== How to complete this task ==
Skipping all images, output the listing word for word.

====== Given data

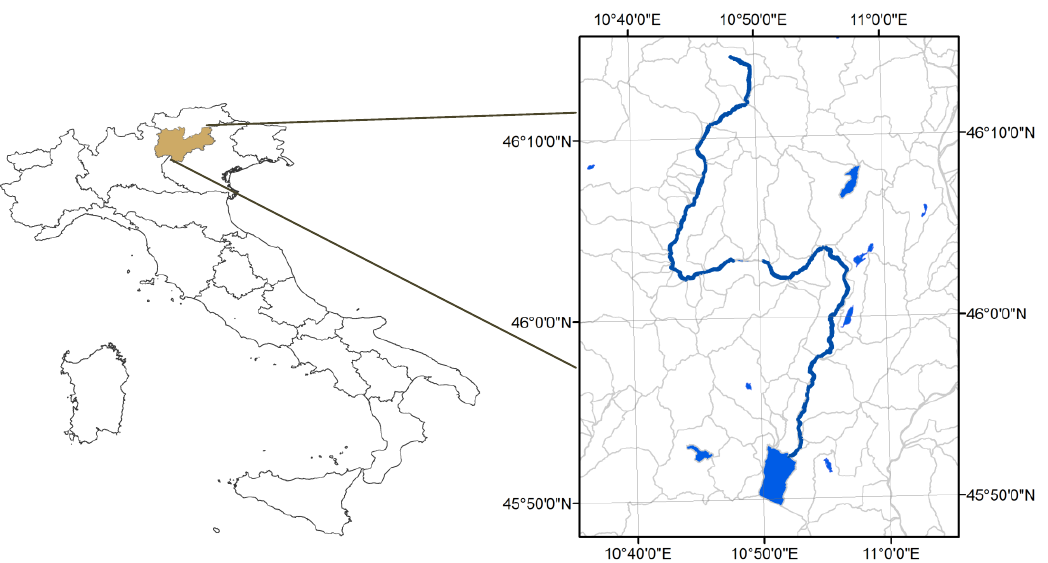
Figure 1. Sarca river located in northeast of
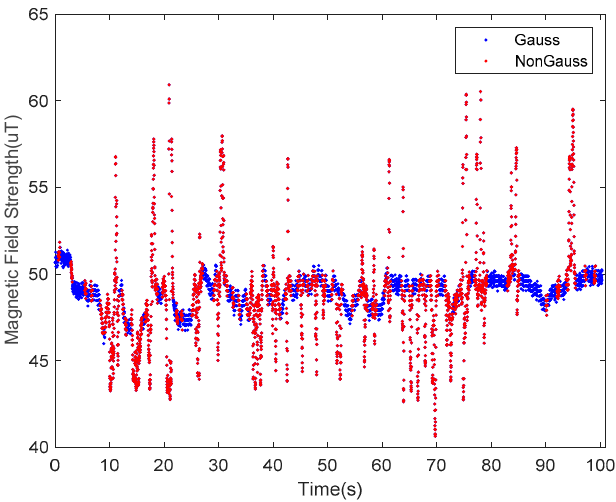
Figure 6. A decision tree extracts interference-free magnetic data from the measurement data of the magnetometer.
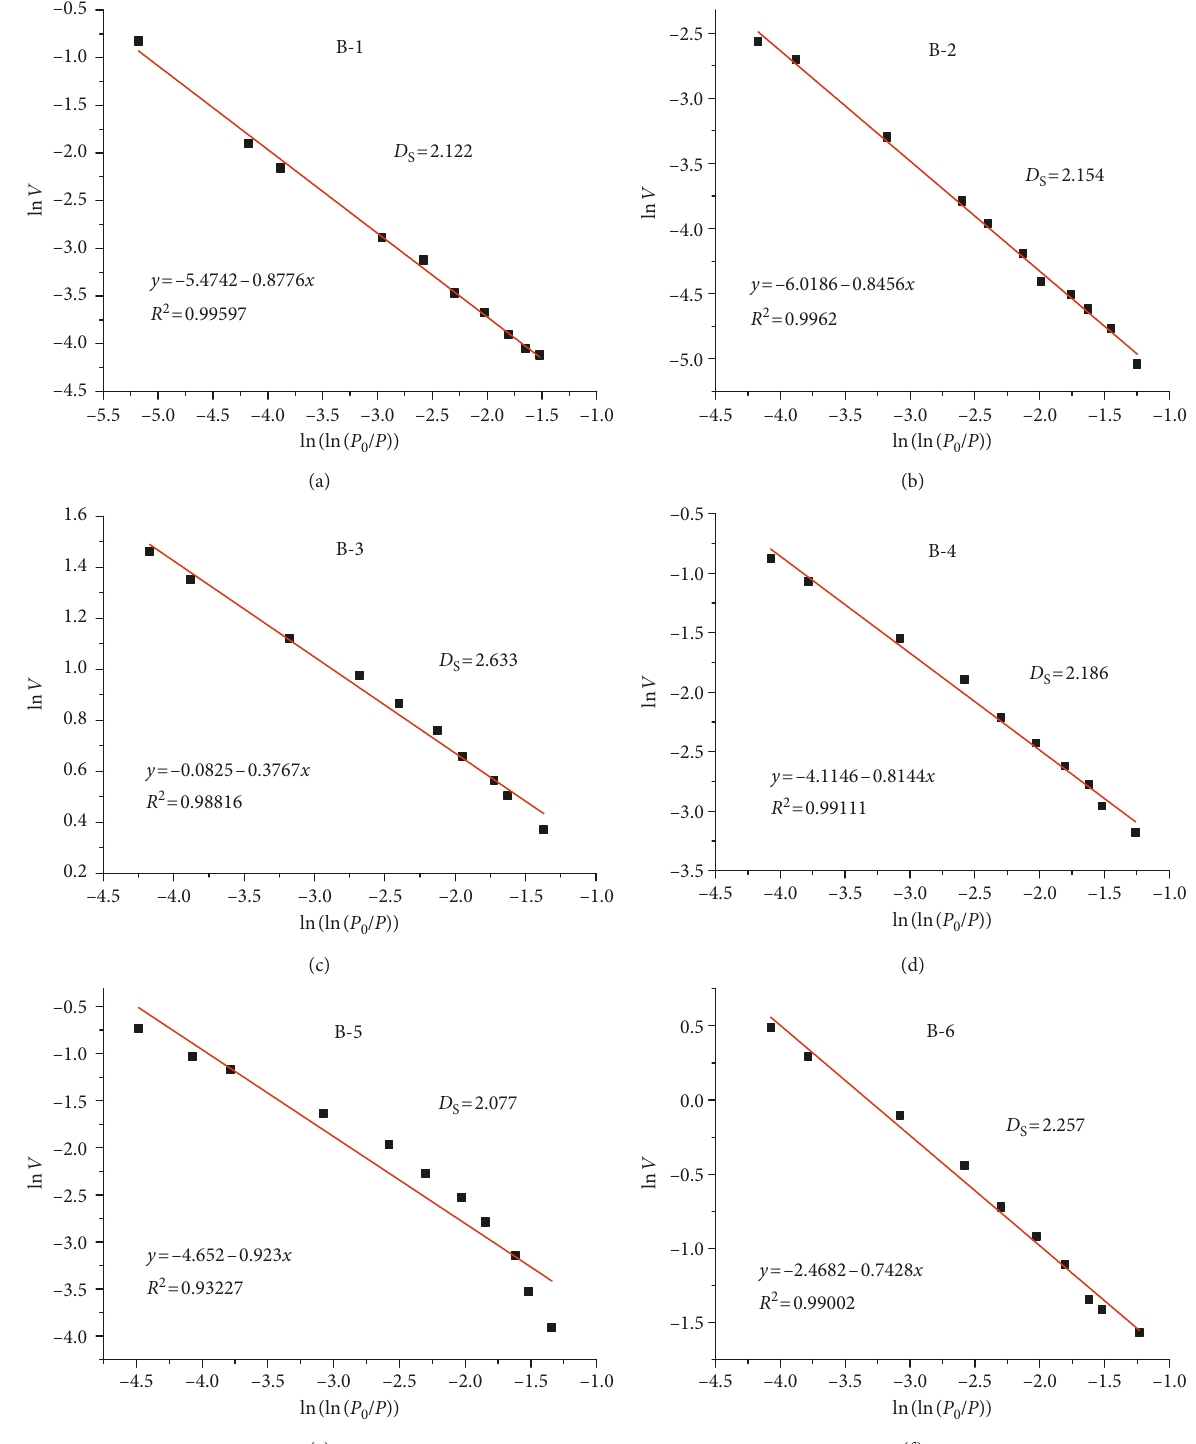
Figure 10: Calculation of pore surface fractal dimension for the B-1 to B-6 coal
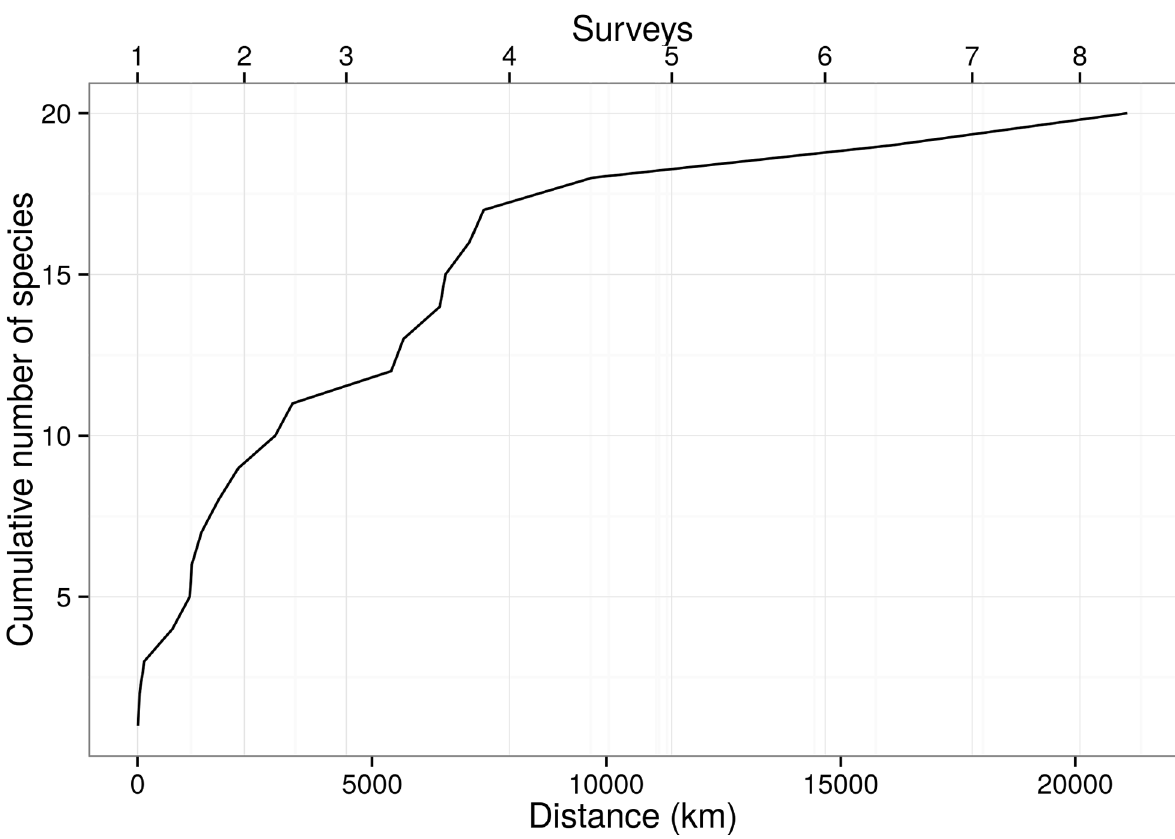
Fig 2. Discovery curve of species identified during the present study. Cumulative number of species recorded according to distance travelled (lower x-axis) and the surveys (upper x-axis).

============

== Finished exercise ==
Figure 1. Sarca river located in northeast of
Figure 6. A decision tree extracts interference-free magnetic data from the measurement data of the magnetometer.
Figure 10: Calculation of pore surface fractal dimension for the B-1 to B-6 coal
Fig 2. Discovery curve of species identified during the present study. Cumulative number of species recorded according to distance travelled (lower x-axis) and the surveys (upper x-axis).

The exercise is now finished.